A pledged asset is collateral pledged by a borrower to a lender. So, fixed assets cannot be pledged whereas current assets can be pledged for granting loans.
Current assets are readily available cash and on the other hand it is not easy to convert long term assets. Also investment in long term assets requires huge capital whereas current assets require short term financing.
A sale of current asset results in profit or loss of revenue nature. Whereas sale of fixed asset will result in capital loss of profit for the company.
Neither current nor long term asset is better than the other. It is the prerogative of the company to invest in current or long term asset. A diversified approach always works better for any business. So a healthy mix of both will result in good profit for the company.
Long term assets are those assets that cannot be immediately converted into cash. These assets have to be in a minimum lock in period of a year. These assets serve as excellent investment devices although they do come with some risk factors.
Capitalization in accounting means the cost to acquire an asset is expensed over the life of the asset rather than in the period it was incurred. In simple terms it means to record the cost of the asset rather than the asset.

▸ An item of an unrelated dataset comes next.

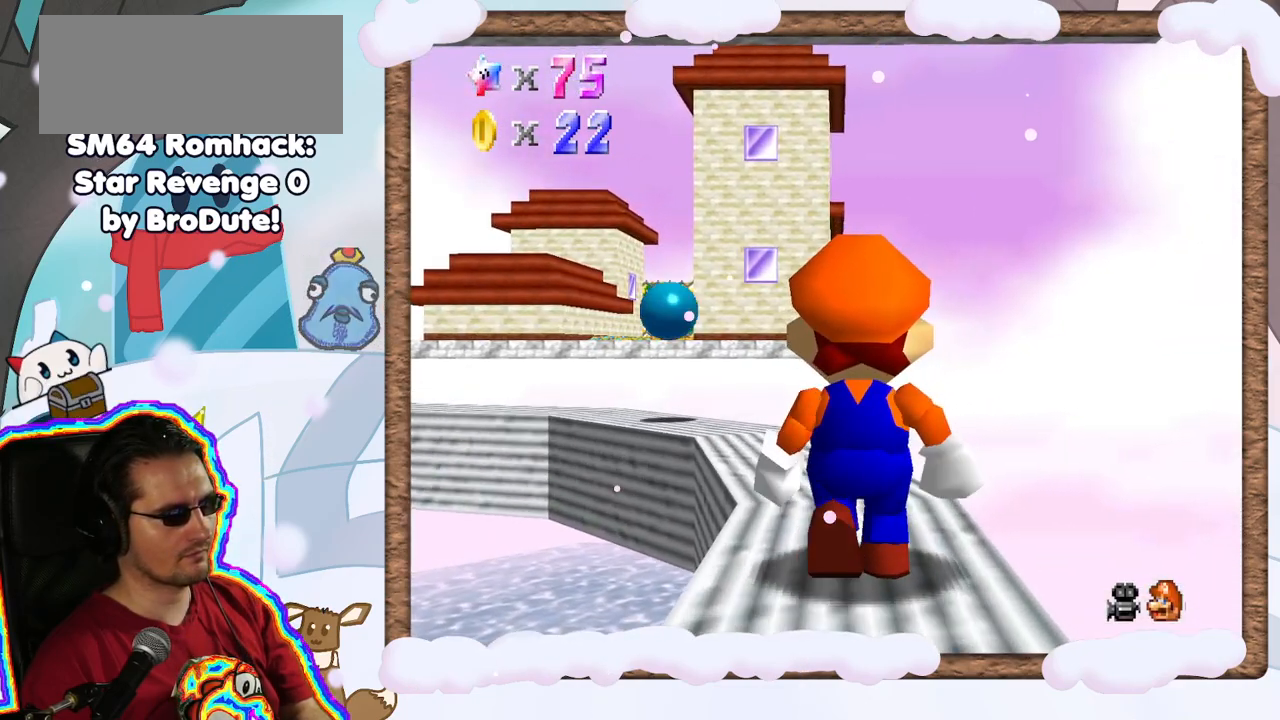
{"dt_ms": 500, "buttons": [], "left_stick": "up", "events": []}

The principle of materiality helps explain the concept of capitalization better. For example if the cost of an asset is too small then it is charged to expense immediately.
The question that comes foremost to one’s mind is where we see capitalization. Capitalization is largely seen in asset intensive industries such as manufacturing. In such cases depreciation becomes a large part of the total expense. In service centered companies you will rarely get to see capitalization of assets.